Wednesday, October 23, 2013

Nostalgic Subcompact: Plymouth Horizon/Dodge Omni

Red Plymouth Horizon in Portland, Oregon
Plymouth Horizon seen in Portland, Oregon.
Subcompact Culture contributor, Ducati Scotty, found the above-pictured Plymouth Horizin in Portland earlier this week. Every now and then, you run across one of these cars, but rarely are they in this good of shape.

The Plymouth Horizon and Dodge Omni were twins from the Chrysler Corporation. These vehicles were offered from 1978 all the way up until 1990. Assembled in Kenosha, Wisconsin, the Horizon/Omni were Chrysler's answer to the Volkswagen Rabbit. However, there's a reason they look somewhat European, and that's because the cars were developed by Chrysler's French division, Simca before the company was sold to Peugeot.
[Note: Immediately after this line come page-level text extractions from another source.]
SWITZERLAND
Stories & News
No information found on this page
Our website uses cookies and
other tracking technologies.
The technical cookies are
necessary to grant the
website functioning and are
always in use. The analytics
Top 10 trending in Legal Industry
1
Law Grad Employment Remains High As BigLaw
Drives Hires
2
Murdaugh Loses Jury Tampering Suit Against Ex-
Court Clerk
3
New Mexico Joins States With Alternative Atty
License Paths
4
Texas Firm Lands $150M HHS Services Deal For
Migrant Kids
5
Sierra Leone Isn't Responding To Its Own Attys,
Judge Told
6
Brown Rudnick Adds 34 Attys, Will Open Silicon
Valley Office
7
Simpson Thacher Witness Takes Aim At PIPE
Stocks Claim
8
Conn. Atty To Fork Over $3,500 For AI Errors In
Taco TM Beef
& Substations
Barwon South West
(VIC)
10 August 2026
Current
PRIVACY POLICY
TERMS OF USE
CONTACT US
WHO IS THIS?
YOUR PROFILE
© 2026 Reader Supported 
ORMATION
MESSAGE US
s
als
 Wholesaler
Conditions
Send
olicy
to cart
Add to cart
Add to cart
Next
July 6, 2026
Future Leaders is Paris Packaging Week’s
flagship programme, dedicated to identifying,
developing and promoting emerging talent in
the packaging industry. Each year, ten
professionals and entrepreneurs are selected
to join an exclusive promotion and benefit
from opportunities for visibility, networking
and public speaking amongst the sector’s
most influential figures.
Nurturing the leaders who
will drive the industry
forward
The front-wheel drive duo were powered by the first transversely mounted engine made by a U.S. automaker. Early models actually used a 1.7-liter engine sourced from Volkswagen, with a 2.2-liter Chrysler engine becoming an option in 1981. The VW 1.7 as replaced by a 64 hp Simca 1.6 in 1983, while the 2.2-liter engine soldiered on. Towards the end of its production, the 2.2-liter engine produced 96 hp, and it became the only engine you could get starting in 1987.

Dodge Omni GLHS

In 1984, Dodge hopped into the hot-hatch game with it's Omni GLH, or "Goes Like Hell." version, which made 110 naturally aspirated horsepower, but featured a revised suspension, different wheels, and such. The GLH didn't get its turbo until the following year, when it was force-fed 7.2 lbs. of boost and made 146 hp and 170 ft/lbs of torque. Omni GLH models also had ground effects, different suspension tuning, unique graphics, and 15" aluminum wheels. The 0-60 times were in the mid-to-upper eight-second range, which was quite respectable for the 1980s.

And if that hatch wasn't hot enough for you, in 1986, Chrysler released the Omni GLHS Shelby, which had 175 hp and 175 ft/lbs. of torque thanks to different manifolds and an intercooler. GLHS models also got tinted windows, BOSCH driving lights, 14:1 rack-and-pinion steering, bigger sway bars, larger brakes, leather-wrapped steering wheel, and more. These things were fast, too. Weighing in at only 2,200 lbs., 0-60 times were in the low six-second range—quick even to today's standards. Black was the only color available and only 500 versions were produced.

These cars sold pretty darn well, with peak sales topping 141,477 units in 1979, although sales dwindled to only 16,733 its last year. Regardless, a 12-year run isn't too bad for a car. I still can't believe you could buy a new Omni all the way up until 1990.  Our family owned what I believe was an '80 or '81 Omni, and I remember it well. It was dark blue with a tan interior, and it was great in the snow

The Horizon/Omni twins were put out to pasture in 1990. They were replaced by the Dodge Shadow/Plymouth Duster coupe/sedan.

1 comment:

nlpnt said...

That's a really early model - only the first couple years had the amber rear signals and option of the Light Package with fender-mounted signals facing the driver*. I can't see that orange color being offered too long into the '80s either.

*I had an '81 Omni Miser as my first car and wonder how the driver could've seen the right-side one (which mine didn't have) from the driver's seat.